AJ went from 80% chance of getting Breast cancer to 5% after the manstectomy
My grandmother died of breast cancer at a young age to,no preventive meds back then
My sister who is mentally challenged had it 3 yrs ago & they had to remove her left breast,she has been cancer free ever since
My doctor told me-most times the cancer skips generations,so I prolly won't get it
But my daughter who is 25 has a good chance of getting it
I don't know how true this is,but I am scared for both of us.
I think what AJ did was brave & smart thing to do!!
Wish I could afford the test!!!
I don't think that cancer skips generations as a rule. Many cancers are more random or sporadic than genetic, and a person's chances of getting it are not much affected by their relatives, other than to the extent they may share some common risk factors in terms of similar nutrition, the same living environment, similar habits that increase or decrease cancer risk.

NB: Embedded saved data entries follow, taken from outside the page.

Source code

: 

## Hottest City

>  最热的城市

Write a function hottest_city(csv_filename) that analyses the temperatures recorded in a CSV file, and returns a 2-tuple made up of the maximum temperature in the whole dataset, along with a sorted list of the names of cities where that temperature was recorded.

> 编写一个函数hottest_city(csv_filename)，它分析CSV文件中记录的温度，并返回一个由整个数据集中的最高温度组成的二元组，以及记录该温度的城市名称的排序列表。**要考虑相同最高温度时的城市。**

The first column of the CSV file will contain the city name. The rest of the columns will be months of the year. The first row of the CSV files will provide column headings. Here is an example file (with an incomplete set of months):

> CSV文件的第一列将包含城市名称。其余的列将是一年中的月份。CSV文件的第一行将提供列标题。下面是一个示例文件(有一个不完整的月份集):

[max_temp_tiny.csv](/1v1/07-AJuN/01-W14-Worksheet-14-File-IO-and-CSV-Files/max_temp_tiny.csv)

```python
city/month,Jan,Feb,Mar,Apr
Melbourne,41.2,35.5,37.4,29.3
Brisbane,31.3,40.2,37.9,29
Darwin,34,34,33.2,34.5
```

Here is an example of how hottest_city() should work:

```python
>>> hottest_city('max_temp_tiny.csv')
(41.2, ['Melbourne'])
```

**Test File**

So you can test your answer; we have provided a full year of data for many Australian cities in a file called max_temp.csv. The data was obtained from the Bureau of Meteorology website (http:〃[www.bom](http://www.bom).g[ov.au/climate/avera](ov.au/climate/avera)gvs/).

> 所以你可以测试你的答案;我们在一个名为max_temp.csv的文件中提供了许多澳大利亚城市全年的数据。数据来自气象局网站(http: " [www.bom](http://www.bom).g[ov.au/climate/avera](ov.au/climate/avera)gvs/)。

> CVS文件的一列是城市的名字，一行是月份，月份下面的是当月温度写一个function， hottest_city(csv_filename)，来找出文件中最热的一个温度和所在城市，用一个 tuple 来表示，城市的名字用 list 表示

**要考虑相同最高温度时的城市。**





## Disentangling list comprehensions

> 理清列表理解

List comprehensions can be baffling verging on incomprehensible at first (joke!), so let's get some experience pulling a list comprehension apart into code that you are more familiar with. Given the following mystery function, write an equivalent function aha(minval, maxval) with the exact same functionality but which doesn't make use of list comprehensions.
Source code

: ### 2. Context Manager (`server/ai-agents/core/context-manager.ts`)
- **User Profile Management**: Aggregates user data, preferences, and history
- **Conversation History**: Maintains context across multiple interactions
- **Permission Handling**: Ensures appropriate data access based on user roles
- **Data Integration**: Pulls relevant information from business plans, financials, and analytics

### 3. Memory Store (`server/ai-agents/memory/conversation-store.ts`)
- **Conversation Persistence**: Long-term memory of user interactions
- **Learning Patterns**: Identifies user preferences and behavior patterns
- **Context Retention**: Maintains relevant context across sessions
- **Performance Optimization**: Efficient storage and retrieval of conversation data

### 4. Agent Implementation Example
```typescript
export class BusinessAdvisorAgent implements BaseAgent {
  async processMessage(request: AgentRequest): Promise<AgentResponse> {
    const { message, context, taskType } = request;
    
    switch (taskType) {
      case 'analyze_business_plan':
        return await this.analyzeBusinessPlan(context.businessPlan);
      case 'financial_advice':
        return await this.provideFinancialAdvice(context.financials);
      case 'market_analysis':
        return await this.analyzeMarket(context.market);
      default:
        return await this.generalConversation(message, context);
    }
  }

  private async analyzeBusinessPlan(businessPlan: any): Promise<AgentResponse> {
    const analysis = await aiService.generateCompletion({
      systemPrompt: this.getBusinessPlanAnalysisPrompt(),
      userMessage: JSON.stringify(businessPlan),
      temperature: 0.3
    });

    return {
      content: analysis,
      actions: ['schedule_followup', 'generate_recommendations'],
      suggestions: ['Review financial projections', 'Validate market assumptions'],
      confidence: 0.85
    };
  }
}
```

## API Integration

In cases of hereditary cancers it may sometimes appear to skip a generation because what is inherited is merely a gene that increases your risk of cancer but it does not mean that you will definitely get the disease. In any family, it is quite possible that some generations will be lucky and not get it, and others are more unlucky. But once someone has the mutation, the effects of the gene are not dependent on whether or not there were any diseases in the previous generations.
Diseases that truly skip generations are usually inherited so that heterozygous carriers don't get sick but if some of their descendants get the same mutation from both parents (homozygous) they will get the disease, or in the X chromosome so that boys who only have one X chromosome are ill and their mothers and daughters are just carriers because they have two X chromosomes.
Then there are of course some diseases that may appear to "skip a generation" because there are only males or females in a generation and the risk is different in males and females. Breast cancer is more common in women and no women have ever died of prostate cancer that I know of, that sort of thing.
Supposing for a moment that your grandmother's and sister's cancer was hereditary, it does not really make sense to me to say that your daughter has a greater chance of getting the same mutation than you. This is because your daughter is a generation farther from your grandmother than you are. There is a chance that you did not inherit the mutation from your parent even if your sister did. If you did not, your daughter hasn't got it either. Even if you did inherit the mutation from your parent, there is still a chance that your daughter did not inherit it from you and does not have it. (This is assuming that the gene is just on your grandmother's side of the family and any of the spouses didn't have it.)